The Shift to @supabase/ssr
If you are upgrading to Next.js 16, the old @supabase/auth-helpers-nextjs package is officially deprecated and will cause severe SSR issues. The new standard is @supabase/ssr, which provides a much more robust mechanism for handling cookies across the server, client, and middleware.
The Middleware Proxy Issue
One of the most common issues developers face when implementing Supabase Auth in Next.js 16 is infinite redirects or stale sessions in Edge Middleware.
This happens because you must explicitly refresh the session and update the response cookies before returning the NextResponse.

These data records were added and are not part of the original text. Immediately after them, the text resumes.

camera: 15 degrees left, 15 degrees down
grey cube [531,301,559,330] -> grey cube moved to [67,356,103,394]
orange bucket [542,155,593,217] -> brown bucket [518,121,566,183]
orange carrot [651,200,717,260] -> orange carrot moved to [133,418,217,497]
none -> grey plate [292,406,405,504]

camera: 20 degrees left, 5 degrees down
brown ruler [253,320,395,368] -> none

The Correct Implementation
// middleware.ts
import { createServerClient } from '@supabase/ssr'
import { NextResponse, type NextRequest } from 'next/server'
export async function middleware(request: NextRequest) {
let supabaseResponse = NextResponse.next({
request,
})
const supabase = createServerClient(
process.env.NEXT_PUBLIC_SUPABASE_URL!,
process.env.NEXT_PUBLIC_SUPABASE_ANON_KEY!,
{
cookies: {
getAll() {
return request.cookies.getAll()
},
setAll(cookiesToSet) {
cookiesToSet.forEach(({ name, value, options }) => request.cookies.set(name, value))

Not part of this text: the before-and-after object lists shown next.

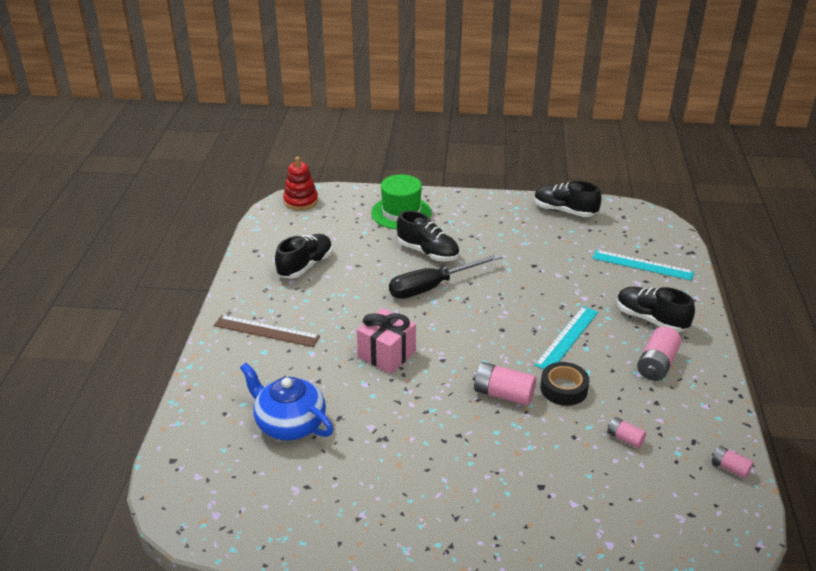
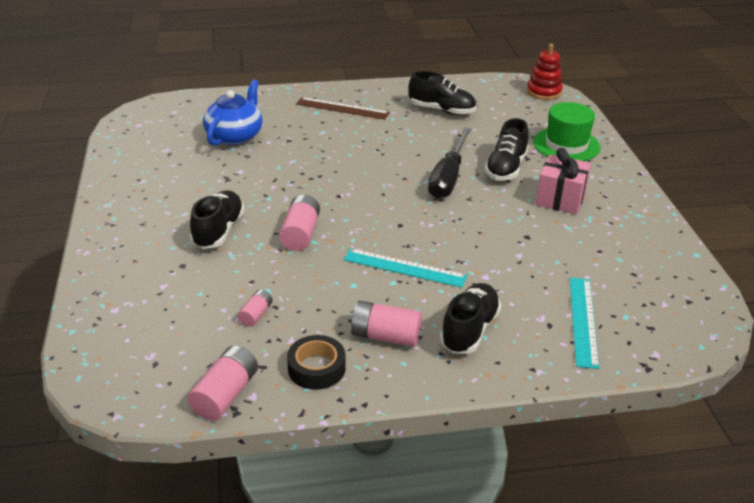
camera: 75 degrees right, 0 degrees up
brown ruler [214,315,320,347] -> brown ruler turned 75 degrees counterclockwise [296,97,390,120]
pink gift [357,308,416,374] -> pink gift moved to [535,148,591,214]
black screwdriver [389,254,501,299] -> black screwdriver turned 120 degrees counterclockwise [428,127,472,199]
black shoe [534,181,601,217] -> black shoe moved to [190,191,245,249]
black tape [540,362,590,406] -> black tape moved to [287,335,346,390]
pink battery [712,445,753,479] -> pink battery [187,345,258,421], size x1.74

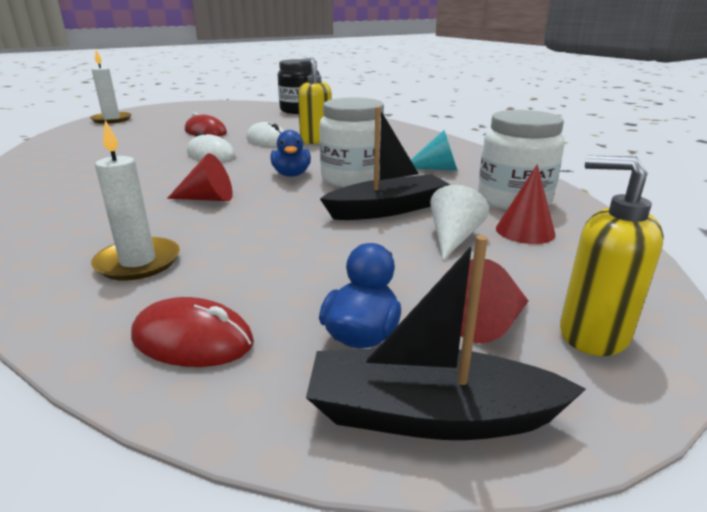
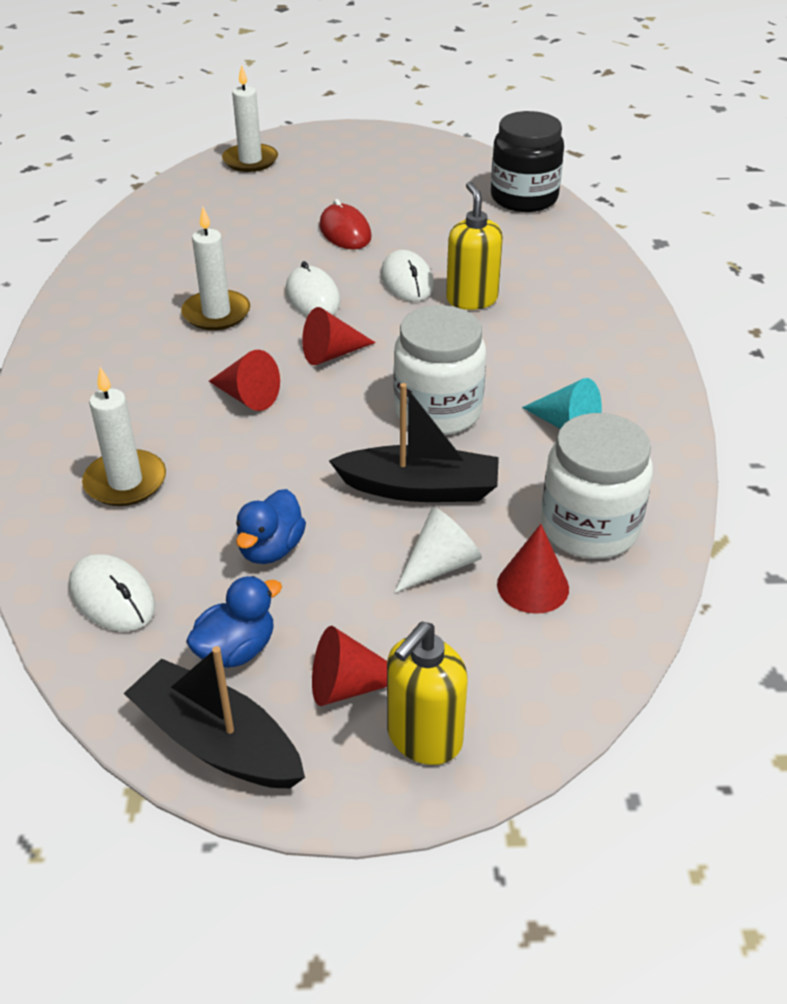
camera: 30 degrees right, 15 degrees up
red mouse [131,297,254,367] -> white mouse [69,554,155,632]
blue duck [270,130,311,177] -> blue duck moved to [236,489,306,564]
yellow soap dispenser [560,156,664,356] -> yellow soap dispenser turned 120 degrees counterclockwise [387,622,468,765]
none -> white candle [181,207,250,330]
none -> red cone [302,307,376,365]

supabaseResponse = NextResponse.next({
request,
})
cookiesToSet.forEach(({ name, value, options }) =>
supabaseResponse.cookies.set(name, value, options)
)
},
},
}
)
// IMPORTANT: Avoid calling getUser() multiple times
const { data: { user } } = await supabase.auth.getUser()
// Route protection logic here...
return supabaseResponse
}By ensuring cookies are correctly passed back to the supabaseResponse, you eliminate the stale session bugs that plague Next.js SSR authentication flows.